Untuk tersangka Ismail Adham, KPK mencatat dugaan pemberian uang berupa:
- USD 30.000 kepada Ishfah Abidal Aziz alias Gus Alex;
- USD 5.000 dan 16.000 riyal Saudi kepada Hilman Latief;
- USD 10.000 kepada Rizky Fisa Abadi.
Sementara itu, Asrul Aziz Taba diduga memberikan dana sebesar USD 406.000 kepada Ishfah Abidal Aziz.
KPK menduga penerimaan dana tersebut berkaitan dengan pengaturan kuota haji khusus tambahan yang menguntungkan sejumlah pihak.
“Penerimaan sejumlah uang oleh IAA dan HL dari para tersangka, diduga sebagai representasi dari saudara YCQ selaku Menteri Agama pada saat itu,” kata Taufik.
Keuntungan Capai Rp68 Miliar
KPK mengungkap PT Maktour memperoleh keuntungan tidak sah sekitar Rp27,8 miliar dari tambahan kuota haji khusus tersebut.
Perusahaan-perusahaan travel yang terafiliasi dengan Asrul Aziz Taba melalui jaringan Kesthuri diduga memperoleh keuntungan sekitar Rp40,8 miliar.
Total keuntungan yang diduga diperoleh dari praktik tersebut mencapai lebih dari Rp68 miliar.

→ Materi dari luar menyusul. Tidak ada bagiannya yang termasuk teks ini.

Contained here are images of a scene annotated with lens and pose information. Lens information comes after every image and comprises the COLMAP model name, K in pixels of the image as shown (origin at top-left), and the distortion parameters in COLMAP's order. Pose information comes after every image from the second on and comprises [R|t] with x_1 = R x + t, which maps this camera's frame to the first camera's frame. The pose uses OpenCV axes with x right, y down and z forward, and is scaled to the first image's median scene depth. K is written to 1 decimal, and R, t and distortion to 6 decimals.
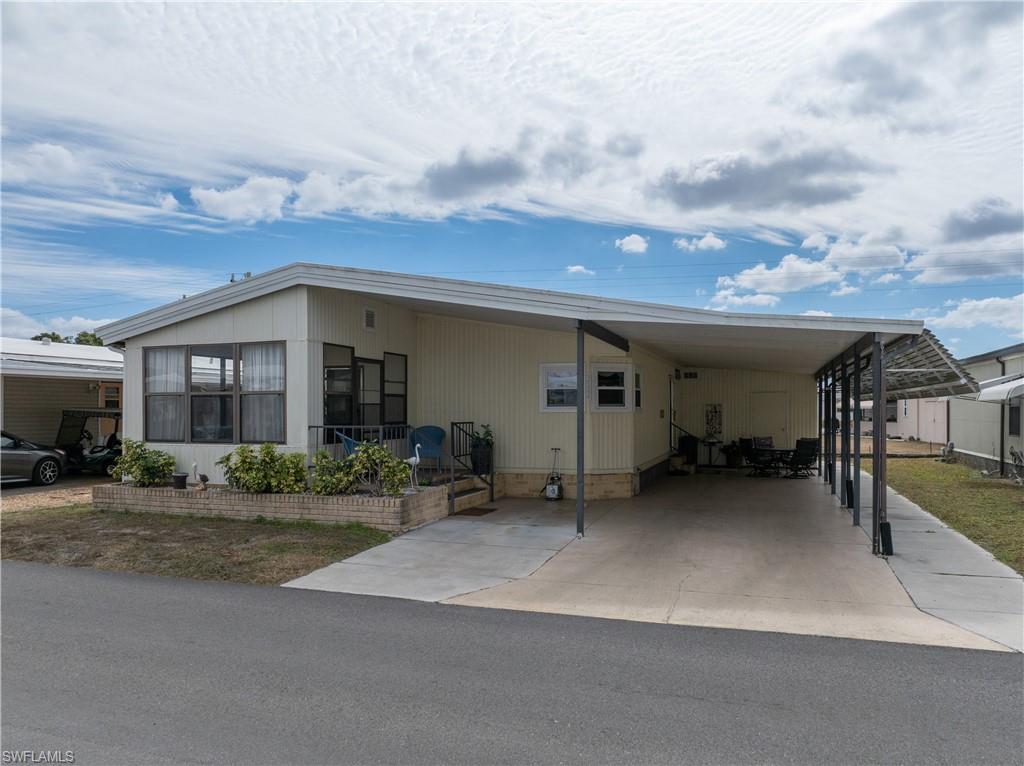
lens RADIAL K [[730.7, 0, 512.0], [0, 730.7, 383.0], [0, 0, 1]] dist [-0.041555, -0.002836]
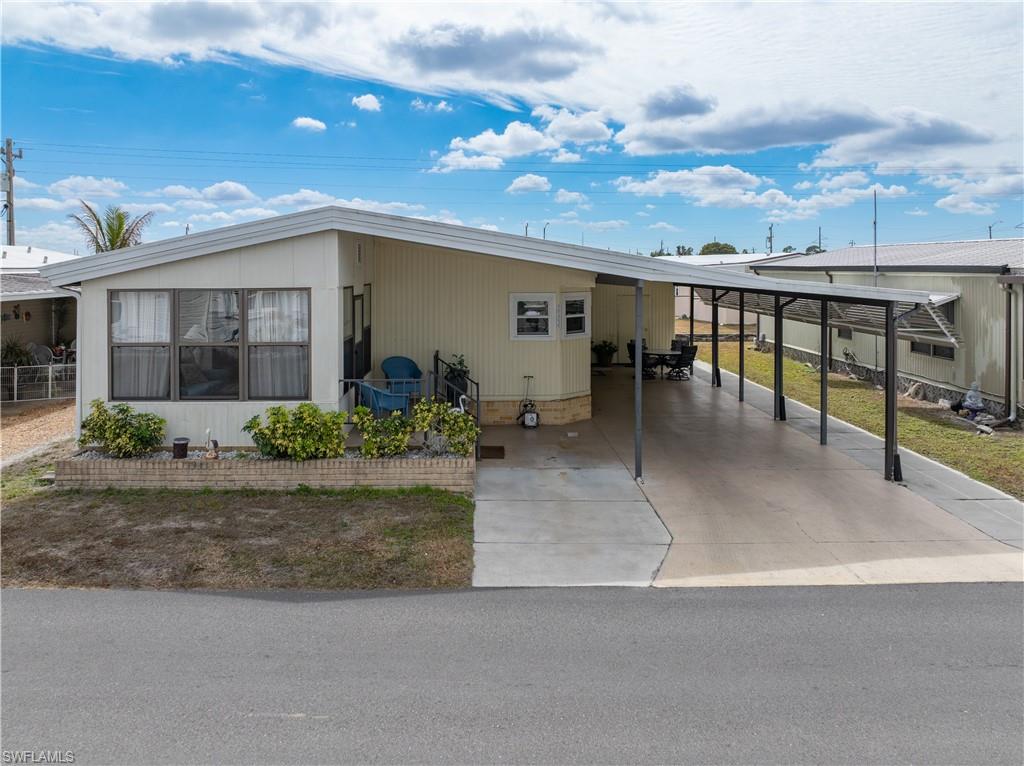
lens RADIAL K [[737.8, 0, 509.8], [0, 737.8, 267.2], [0, 0, 1]] dist [-0.020666, -0.004739]
pose [[0.940826, 0.002521, 0.338881, -0.386451], [-0.012673, 0.999535, 0.027749, -0.112842], [-0.338654, -0.030402, 0.940420, 0.040007]]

Semua Tersangka Kini Ditahan
Penahanan Ismail Adham dan Asrul Aziz Taba melengkapi daftar tersangka yang telah ditahan KPK dalam perkara dugaan korupsi kuota haji 2023-2024.
Sebelumnya, KPK telah menahan mantan Menteri Agama Yaqut Cholil Qoumas serta mantan staf khusus Menteri Agama, Ishfah Abidal Aziz alias Gus Alex.

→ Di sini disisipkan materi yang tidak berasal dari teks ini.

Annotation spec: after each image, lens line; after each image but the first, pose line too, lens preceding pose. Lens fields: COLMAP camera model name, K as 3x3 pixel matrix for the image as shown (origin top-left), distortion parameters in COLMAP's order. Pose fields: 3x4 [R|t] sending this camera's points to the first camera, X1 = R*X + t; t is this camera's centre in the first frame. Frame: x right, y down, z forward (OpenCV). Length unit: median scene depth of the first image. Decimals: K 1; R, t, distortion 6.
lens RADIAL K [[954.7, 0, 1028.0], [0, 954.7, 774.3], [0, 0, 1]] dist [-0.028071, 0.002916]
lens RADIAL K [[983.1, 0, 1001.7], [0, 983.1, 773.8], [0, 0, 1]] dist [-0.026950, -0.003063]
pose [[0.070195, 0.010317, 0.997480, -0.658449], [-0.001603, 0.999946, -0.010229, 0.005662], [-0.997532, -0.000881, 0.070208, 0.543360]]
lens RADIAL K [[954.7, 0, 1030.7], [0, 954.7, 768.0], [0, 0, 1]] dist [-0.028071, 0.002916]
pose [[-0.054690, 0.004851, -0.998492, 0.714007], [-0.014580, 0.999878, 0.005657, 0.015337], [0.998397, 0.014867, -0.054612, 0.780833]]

Adapun daftar tersangka dalam perkara ini meliputi:
- Yaqut Cholil Qoumas (mantan Menteri Agama);
- Ishfah Abidal Aziz alias Gus Alex (mantan staf khusus Menteri Agama);
- Ismail Adham (Direktur Operasional PT Maktour);
- Asrul Aziz Taba (Ketua Umum Kesthuri).
KPK juga memastikan akan kembali memanggil pemilik Maktour, Fuad Hasan Masyhur, yang sebelumnya tidak memenuhi panggilan pemeriksaan pada 2 Juni 2026.
Penyidik menyatakan proses pendalaman perkara masih terus berlangsung untuk mengungkap seluruh pihak yang diduga terlibat dalam kasus korupsi kuota haji yang merugikan tata kelola penyelenggaraan ibadah haji Indonesia.